Et si l’on me demande pourquoi j’ai suivi l’ordre inverse de la chronologie naturelle, je répondrai que j’ai mieux aimé partir de l’époque moderne (figurée par ce roman d’ingénieur où débute mon livre) ; que j’ai préféré démarrer du milieu des précisions concrètes, positives et prosaïquement familières de la science contemporaine, pour m’éloigner vers le rêve, et pour aller me perdre, avec le mythe, dans la nuit évasive des temps. Adopter ici l’ordre véritable des siècles eût été, ce me semble, aussi peu rationnel que descendre en éthéroplane du fin fond des espaces célestes, sans y être jamais monté que sur le dos de la Chimère.

M. R.

LE VOYAGE IMMOBILE

Pour Charles Derennes.

Vers dix heures du matin, l’homme que nous avions sauvé ouvrit enfin les yeux.

Je m’attendais au réveil classique, à des doigts fébriles passés sur le front, à des « où suis-je ? où suis-je ? » balbutiés d’une voix languissante.
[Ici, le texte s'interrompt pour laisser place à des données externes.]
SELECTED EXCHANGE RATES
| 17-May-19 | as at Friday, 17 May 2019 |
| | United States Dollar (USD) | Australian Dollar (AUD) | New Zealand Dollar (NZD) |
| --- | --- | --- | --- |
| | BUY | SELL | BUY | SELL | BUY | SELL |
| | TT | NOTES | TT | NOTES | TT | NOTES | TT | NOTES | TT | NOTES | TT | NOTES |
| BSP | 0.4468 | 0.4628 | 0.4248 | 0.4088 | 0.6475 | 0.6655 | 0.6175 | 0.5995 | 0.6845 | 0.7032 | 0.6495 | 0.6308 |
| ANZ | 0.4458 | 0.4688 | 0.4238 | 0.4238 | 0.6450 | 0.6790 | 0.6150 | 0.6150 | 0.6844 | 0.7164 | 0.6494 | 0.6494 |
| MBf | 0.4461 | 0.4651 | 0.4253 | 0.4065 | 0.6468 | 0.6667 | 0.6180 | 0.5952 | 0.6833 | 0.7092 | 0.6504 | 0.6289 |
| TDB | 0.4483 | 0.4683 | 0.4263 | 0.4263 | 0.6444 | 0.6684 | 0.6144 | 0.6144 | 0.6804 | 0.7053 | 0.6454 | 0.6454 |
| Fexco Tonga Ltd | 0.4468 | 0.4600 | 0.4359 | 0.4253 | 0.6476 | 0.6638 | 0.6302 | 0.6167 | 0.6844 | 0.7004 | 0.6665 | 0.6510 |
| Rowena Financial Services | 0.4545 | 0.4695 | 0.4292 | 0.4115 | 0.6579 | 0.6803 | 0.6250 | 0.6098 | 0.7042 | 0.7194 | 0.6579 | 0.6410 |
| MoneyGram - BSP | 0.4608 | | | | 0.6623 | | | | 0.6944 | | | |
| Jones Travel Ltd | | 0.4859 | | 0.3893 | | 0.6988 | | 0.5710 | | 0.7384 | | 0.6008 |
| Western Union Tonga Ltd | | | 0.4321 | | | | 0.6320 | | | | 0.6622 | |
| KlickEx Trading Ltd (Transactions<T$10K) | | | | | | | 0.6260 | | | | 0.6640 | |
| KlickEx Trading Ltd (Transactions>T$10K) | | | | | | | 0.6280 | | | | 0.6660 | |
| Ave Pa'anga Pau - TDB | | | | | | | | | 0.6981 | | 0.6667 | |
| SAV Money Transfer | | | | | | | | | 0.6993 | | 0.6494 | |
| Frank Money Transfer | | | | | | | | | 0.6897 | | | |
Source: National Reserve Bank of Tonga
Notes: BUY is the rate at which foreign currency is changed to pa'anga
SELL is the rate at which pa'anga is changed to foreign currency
Il n’en fut rien. Notre obligé resta quelques secondes tranquille, le regard perdu. Puis son œil s’anima d’intelligence, d’énergie, et il prêta l’oreille au bruit de l’hélice et au clapotis des vagues contre le bordage. Alors, s’étant assis dans l’étroite couchette, il se mit à inspecter la cabine, aussi froidement que si Gaétan et moi n’eussions pas été là. Nous le vîmes ensuite se tourner vers le hublot pour regarder la mer, puis nous examiner l’un après l’autre, sans curiosité ni politesse, comme des meubles encore inaperçus, et, les bras croisés, se plonger dans une profonde rêverie.

Sur la foi de son extérieur, nous tenions pour bien élevé cet inconnu de beau visage et de belles mains, dont les habits, tout ruisselants qu’ils fussent, nous avaient paru ceux d’un gentleman. Aussi sa conduite blessa-t-elle mon camarade et me surprit moi-même, quoique Gaétan m’eût depuis longtemps accoutumé à voir dans un seul être la noblesse encanaillée d’un rustre et le chic mésallié à l’insolence.

Mon étonnement, toutefois, dura peu : « Allons ! me dis-je, pas de jugements téméraires ! Ne faut-il pas mettre l’attitude étrange du sinistré sur le compte d’un trouble cérébral fort excusable après un tel désastre ? et n’est-il pas indiqué de respecter sa méditation ? Elle ne doit pas être banale, si j’en crois les circonstances extraordinaires de son arrivée ici… »

Mais Gaétan, à lui trouver tout ensemble si bonne mine et si mauvais caractère, s’impatienta.